Concern 2: “My child will eat too much salt.”

This is certainly something to be aware of because too much salt can be hazardous to a baby’s health. Their little bodies can only process so much sodium, and they are already getting enough of it from formula or breast milk. We worked our way around this with two simple practices – most the time we would cook our daughter’s food separately and not put any salt on it. Or, if we wanted to feed her something from our plate, for example at a restaurant, we would brush or rinse the salt off. As with any method of weaning, it’s vital to check the ingredients on any packaged foods you feed your baby to make sure they’re not sneaking in any extra sodium.

Concern 3: “My child won’t get enough iron in their diet.”

This concern is based on the idea that BLWers can’t feed their babies meat safely. That’s not true though, you can let your child self-feed meat safely, and even so, there are non-meat sources of iron, such as lentils, oatmeal, tomato sauce, and prune juice.

Concern 4: “How will I know how much my baby ate?”

As a breastfeeding mother, this didn’t concern me too much because for the first 6 months I never knew exactly how much milk my daughter was drinking, so I followed the same mentality: If she’s satisfied after eating, and is growing enough, then she must be eating enough.

If you want or need to know exactly how much solids are actually making it into your child while BLW, I would recommend using a food scale.

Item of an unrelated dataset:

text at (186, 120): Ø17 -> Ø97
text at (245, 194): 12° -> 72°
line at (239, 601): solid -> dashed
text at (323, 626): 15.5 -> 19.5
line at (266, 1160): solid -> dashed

Just measure the portion of food before you give it to your baby, and scoop or scrape whatever’s left over at the end of a meal back onto the scale for another measurement. It may not be a perfectly accurate measurement, but it should give you enough of an idea to put your mind at ease.

Concern 5: “It’s so messy!”

Well, unfortunately, this is true. Stay tuned next month for my list of BLW clean-up tips!

I hope this clears up any concerns you have about baby-led weaning so you can give it a try with confidence. Of course if you read this and the idea of letting your young baby chew sticks of food on his own still gives you a heart attack, or if you just really hate food messes on your clean floor, then maybe BLW isn’t for you- and that’s okay! No one knows you and your child like you do, and whatever way you decide to introduce solid foods is the right choice for you.

Whatever method you choose, I wish you lots of success and enjoyment during this fun stage of development!

What method of feeding works best for your family?